Your task: Within the data below, count every line that includes "APERTURE" and report the total alone.

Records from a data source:
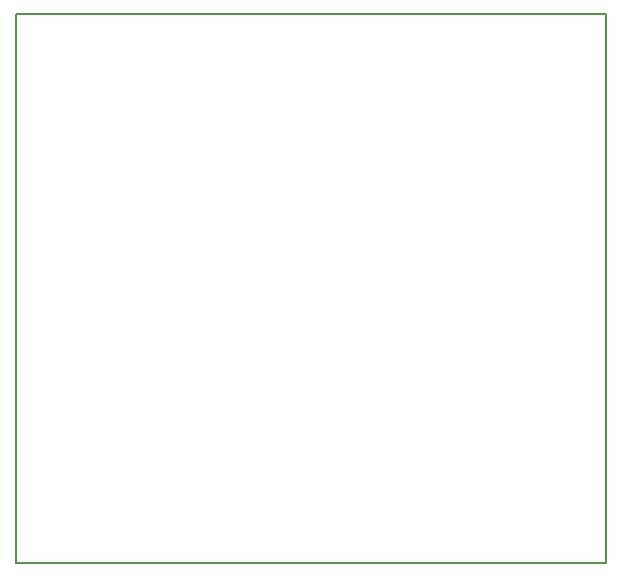
<source format=gm1>
G04 #@! TF.FileFunction,Profile,NP*
%FSLAX46Y46*%
G04 Gerber Fmt 4.6, Leading zero omitted, Abs format (unit mm)*
G04 Created by KiCad (PCBNEW (2016-01-30 BZR 6528, Git 351752f)-product) date Thu 07 Jul 2016 01:24:39 AM CEST*
%MOMM*%
G01*
G04 APERTURE LIST*
%ADD10C,0.100000*%
%ADD11C,0.150000*%
G04 APERTURE END LIST*
D10*
D11*
X116000000Y-130000000D02*
X116000000Y-83500000D01*
X166000000Y-130000000D02*
X116000000Y-130000000D01*
X166000000Y-83500000D02*
X166000000Y-130000000D01*
X116000000Y-83500000D02*
X166000000Y-83500000D01*
M02*

</source>
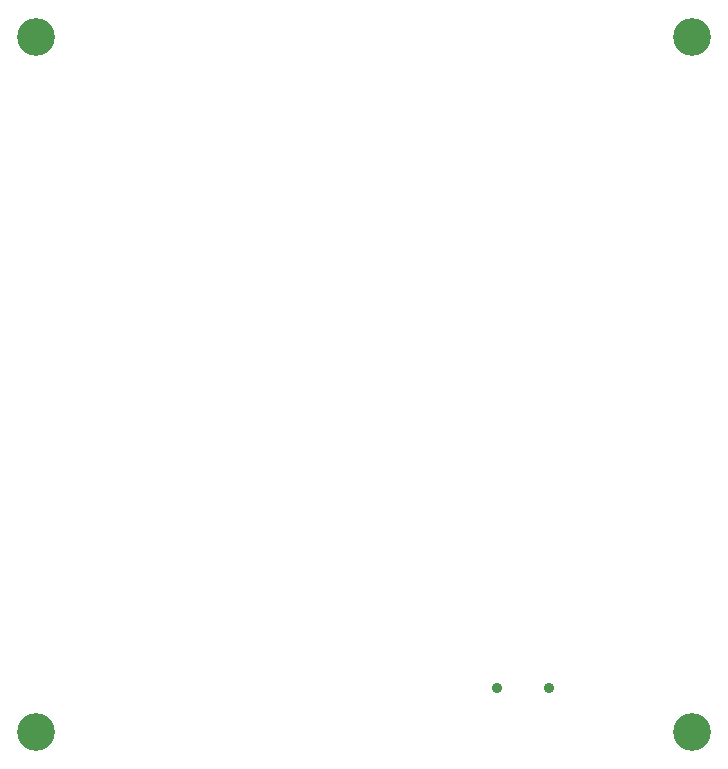
<source format=gbr>
%TF.GenerationSoftware,Altium Limited,Altium NEXUS,2.1.7 (73)*%
G04 Layer_Color=0*
%FSLAX44Y44*%
%MOMM*%
%TF.FileFunction,NonPlated,1,2,NPTH,Drill*%
%TF.Part,Single*%
G01*
G75*
%TA.AperFunction,OtherDrill,Pad Free-5 (28.448mm,88.646mm)*%
%ADD64C,3.2000*%
%TA.AperFunction,OtherDrill,Pad Free-4 (83.947mm,88.646mm)*%
%ADD65C,3.2000*%
%TA.AperFunction,OtherDrill,Pad Free-3 (83.947mm,29.845mm)*%
%ADD66C,3.2000*%
%TA.AperFunction,OtherDrill,Pad Free-2 (28.448mm,29.845mm)*%
%ADD67C,3.2000*%
%TA.AperFunction,ComponentDrill*%
%ADD68C,0.9000*%
D64*
X284480Y886460D02*
D03*
D65*
X839470D02*
D03*
D66*
Y298450D02*
D03*
D67*
X284480D02*
D03*
D68*
X718820Y335280D02*
D03*
X674820D02*
D03*
%TF.MD5,d1353481daf50b507039cbd18324de00*%
M02*

</source>
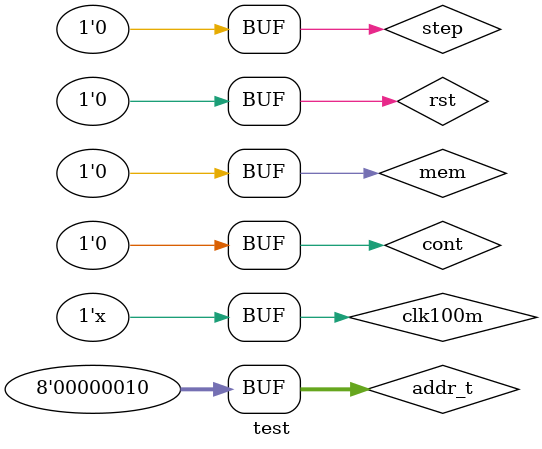
<source format=v>
`timescale 1ns / 1ps


module test(
    );
    reg cont, step, mem, clk100m, rst;
    reg [7:0] addr_t;
    wire [15:0] led;
    wire [7:0] an;
    wire [6:0] seg;
    top DUT(cont, step, mem, addr_t, clk100m, rst, led, an, seg);
    initial
    begin
    cont = 0;
    step = 0;
    mem = 0;
    addr_t = 8'b0000_0010;
    clk100m = 0;
    rst = 0;
    end
    always
    #5 clk100m = ~clk100m;
endmodule

</source>
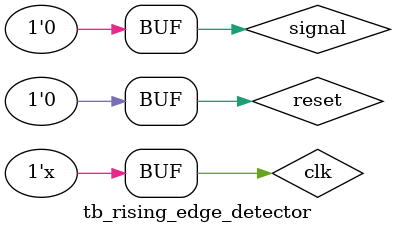
<source format=v>
`timescale 1ns / 1ps

module tb_rising_edge_detector;

reg clk;
reg signal;
reg reset;

wire outedge;

rising_edge_detector u1(
    .clk(clk),
    .signal(signal),
    .reset(reset),
    .outedge(outedge)
);

clkdiv u2(
    .clk(clk)
);
    
initial 
begin
    
clk = 0;
signal = 0;
reset = 1;

#10

signal = 0;
reset = 0;

#30

signal = 1;
reset = 0;

#40

signal = 1;
reset = 0;
#40

signal = 0;
reset = 0;

end

always 
#5 clk = ~clk;
    
endmodule

</source>
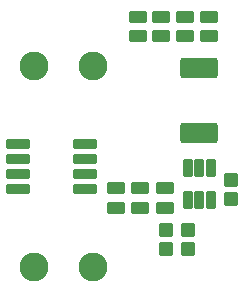
<source format=gts>
G04*
G04 #@! TF.GenerationSoftware,Altium Limited,Altium Designer,21.5.1 (32)*
G04*
G04 Layer_Color=8388736*
%FSLAX25Y25*%
%MOIN*%
G70*
G04*
G04 #@! TF.SameCoordinates,B42815E3-1C8A-49E7-A1B9-2BA69348AFE0*
G04*
G04*
G04 #@! TF.FilePolarity,Negative*
G04*
G01*
G75*
G04:AMPARAMS|DCode=19|XSize=49.21mil|YSize=45.28mil|CornerRadius=5.91mil|HoleSize=0mil|Usage=FLASHONLY|Rotation=0.000|XOffset=0mil|YOffset=0mil|HoleType=Round|Shape=RoundedRectangle|*
%AMROUNDEDRECTD19*
21,1,0.04921,0.03347,0,0,0.0*
21,1,0.03740,0.04528,0,0,0.0*
1,1,0.01181,0.01870,-0.01673*
1,1,0.01181,-0.01870,-0.01673*
1,1,0.01181,-0.01870,0.01673*
1,1,0.01181,0.01870,0.01673*
%
%ADD19ROUNDEDRECTD19*%
G04:AMPARAMS|DCode=20|XSize=61.02mil|YSize=41.34mil|CornerRadius=5.61mil|HoleSize=0mil|Usage=FLASHONLY|Rotation=180.000|XOffset=0mil|YOffset=0mil|HoleType=Round|Shape=RoundedRectangle|*
%AMROUNDEDRECTD20*
21,1,0.06102,0.03012,0,0,180.0*
21,1,0.04980,0.04134,0,0,180.0*
1,1,0.01122,-0.02490,0.01506*
1,1,0.01122,0.02490,0.01506*
1,1,0.01122,0.02490,-0.01506*
1,1,0.01122,-0.02490,-0.01506*
%
%ADD20ROUNDEDRECTD20*%
G04:AMPARAMS|DCode=21|XSize=49.21mil|YSize=45.28mil|CornerRadius=6.89mil|HoleSize=0mil|Usage=FLASHONLY|Rotation=180.000|XOffset=0mil|YOffset=0mil|HoleType=Round|Shape=RoundedRectangle|*
%AMROUNDEDRECTD21*
21,1,0.04921,0.03150,0,0,180.0*
21,1,0.03543,0.04528,0,0,180.0*
1,1,0.01378,-0.01772,0.01575*
1,1,0.01378,0.01772,0.01575*
1,1,0.01378,0.01772,-0.01575*
1,1,0.01378,-0.01772,-0.01575*
%
%ADD21ROUNDEDRECTD21*%
G04:AMPARAMS|DCode=22|XSize=61.15mil|YSize=33.59mil|CornerRadius=5.92mil|HoleSize=0mil|Usage=FLASHONLY|Rotation=270.000|XOffset=0mil|YOffset=0mil|HoleType=Round|Shape=RoundedRectangle|*
%AMROUNDEDRECTD22*
21,1,0.06115,0.02175,0,0,270.0*
21,1,0.04931,0.03359,0,0,270.0*
1,1,0.01184,-0.01088,-0.02466*
1,1,0.01184,-0.01088,0.02466*
1,1,0.01184,0.01088,0.02466*
1,1,0.01184,0.01088,-0.02466*
%
%ADD22ROUNDEDRECTD22*%
G04:AMPARAMS|DCode=23|XSize=68.9mil|YSize=124.02mil|CornerRadius=7.68mil|HoleSize=0mil|Usage=FLASHONLY|Rotation=90.000|XOffset=0mil|YOffset=0mil|HoleType=Round|Shape=RoundedRectangle|*
%AMROUNDEDRECTD23*
21,1,0.06890,0.10866,0,0,90.0*
21,1,0.05354,0.12402,0,0,90.0*
1,1,0.01535,0.05433,0.02677*
1,1,0.01535,0.05433,-0.02677*
1,1,0.01535,-0.05433,-0.02677*
1,1,0.01535,-0.05433,0.02677*
%
%ADD23ROUNDEDRECTD23*%
G04:AMPARAMS|DCode=24|XSize=34.25mil|YSize=80.71mil|CornerRadius=5.08mil|HoleSize=0mil|Usage=FLASHONLY|Rotation=270.000|XOffset=0mil|YOffset=0mil|HoleType=Round|Shape=RoundedRectangle|*
%AMROUNDEDRECTD24*
21,1,0.03425,0.07055,0,0,270.0*
21,1,0.02410,0.08071,0,0,270.0*
1,1,0.01016,-0.03528,-0.01205*
1,1,0.01016,-0.03528,0.01205*
1,1,0.01016,0.03528,0.01205*
1,1,0.01016,0.03528,-0.01205*
%
%ADD24ROUNDEDRECTD24*%
%ADD25C,0.09646*%
D19*
X57972Y31890D02*
D03*
Y38189D02*
D03*
X65551Y38189D02*
D03*
Y31890D02*
D03*
D20*
X49606Y45571D02*
D03*
Y52067D02*
D03*
X57874Y45571D02*
D03*
Y52067D02*
D03*
X41339D02*
D03*
Y45571D02*
D03*
X48720Y109252D02*
D03*
Y102756D02*
D03*
X72342D02*
D03*
Y109252D02*
D03*
X64468D02*
D03*
Y102756D02*
D03*
X56595Y109252D02*
D03*
Y102756D02*
D03*
D21*
X79921Y48425D02*
D03*
Y54724D02*
D03*
D22*
X73032Y48228D02*
D03*
X69291Y58858D02*
D03*
X65551Y48228D02*
D03*
X69291D02*
D03*
X65551Y58858D02*
D03*
X73032D02*
D03*
D23*
X69291Y70669D02*
D03*
Y92323D02*
D03*
D24*
X31209Y52031D02*
D03*
Y57031D02*
D03*
Y62031D02*
D03*
Y67031D02*
D03*
X8964Y52031D02*
D03*
Y57031D02*
D03*
Y62031D02*
D03*
Y67031D02*
D03*
D25*
X33858Y92913D02*
D03*
X14173D02*
D03*
X33858Y25984D02*
D03*
X14173D02*
D03*
M02*

</source>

Answer to this exercise: 2